Vous connaissez tous, sans doute, cette légende amérindienne qui raconte l’histoire du colibri, tentant d’éteindre un immense incendie avec les gouttes d’eau qu’il transporte dans son bec. Au tatou, qui s’étonne de l’inefficacité de la méthode, le colibri répond « Je fais ma part »… Cette légende a connu un succès important grâce à Pierre Rabhi, décédé récemment. Même si je ne partage pas nombre de ces positions, je trouve que cette légende a, dans le monde associatif, une résonance particulière.
Je ne sais pas vous, mais j’ai personnellement la chance de vivre dans une véritable volière. Je suis entourée de colibris, en particulier à la mission populaire. Je voudrais, par ce billet, leur rendre hommage et je pense aujourd’hui tout particulièrement aux colibris empêchés de voler, ceux dont les ailes sont fatiguées d’avoir trop travaillé, ceux dont le bec est fragilisé par trop d’allers – retours vers l’incendie.
Contre vents et marées
Ces colibris qui sont âgés, fatigués, malmenés par la maladie, le grand âge ou les épreuves de la vie. Certains des bénévoles de la mission populaire à Trappes sont présents et actifs depuis 5 ans, 10 ans, 15 ans, 25 ans ou même plus de 40 ans. Avec force et conviction, ils portent le projet et la structure autant que leurs forces et leur énergie le permettent. Ils sont présents, actifs, parfois dans l’exubérance, parfois dans la discrétion mais toujours dans un esprit de service que je trouve, pour ma part, remarquable. Je suis frappée de voir à quel point ces personnes ont fait de leur vie tout entière un engagement au service d’une cause et d’une association. Contre vents et marées, ils affrontent les tempêtes et se tiennent dignes et droits, modestes comme si cet engagement allait de soi et n’avait pas de réelle importance ou impact.
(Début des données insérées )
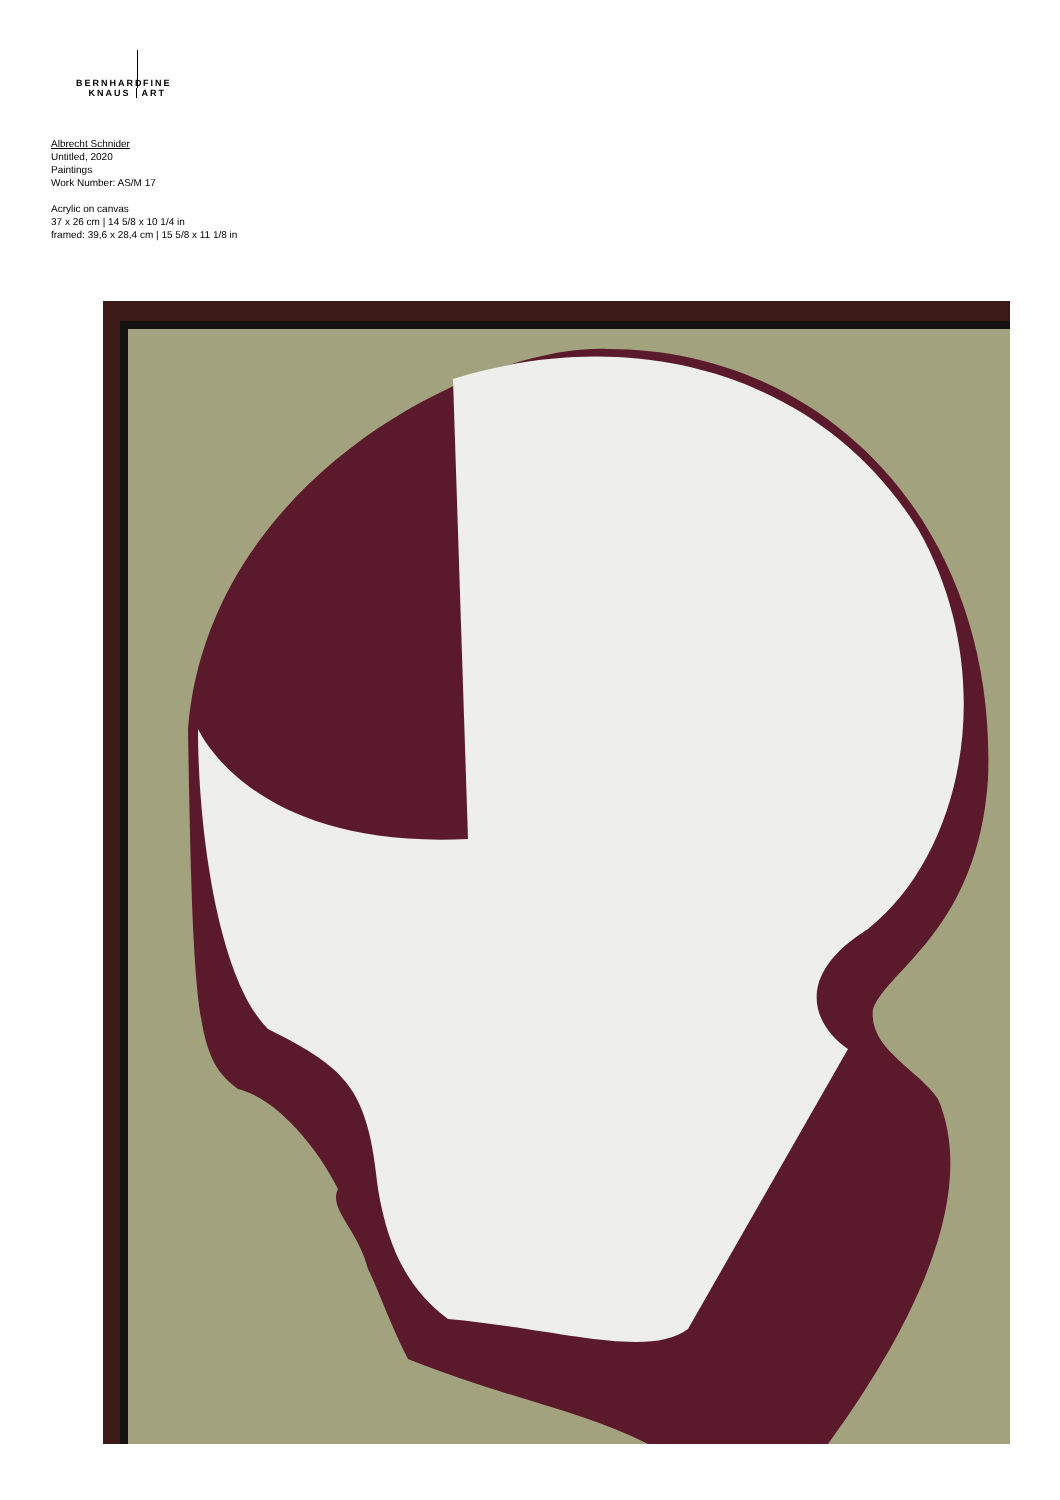BERNHARD
FINE
KNAUS ART
Albrecht Schnider
Untitled, 2020
Paintings
Work Number: AS/M 17
Acrylic on canvas
37 x 26 cm | 14 5/8 x 10 1/4 in
framed: 39,6 x 28,4 cm | 15 5/8 x 11 1/8 in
Je crois moi que ces colibris changent le monde.
Pas au Panthéon
Je sais que mes engagements, tant personnels que professionnels ou associatifs sont beaucoup plus « fluctuants », moins solides et que je ne m’engage pas nécessairement corps et âme pour une cause, une personne, une association… Serais-je capable, comme le font beaucoup d’entre eux, d’accompagner un conjoint malade, de le porter littéralement à bout de bras durant des années, sans plainte et dans la bienveillance ? Serais-je capable d’être présente, trois fois par semaine, pendant 20 ans, pour donner des cours de français ou faire du soutien scolaire ? Avec toujours le même enthousiasme, le même engouement ? Serais-je capable de militer encore à 82 ou 83 ans ?
Certains de nos colibris ont disparu, en silence et dans la discrétion. Ils n’entreront jamais au Panthéon, n’auront jamais la légion d’honneur et ne feront pas le buzz sur les plateaux télé. Je voudrais qu’on ne les oublie pas, que dans un coin de notre mémoire ils restent vivants et éclairent le chemin pour ceux qui vont suivre, qu’ils soient des témoins de l’engagement au service du monde, des héros de la solidarité.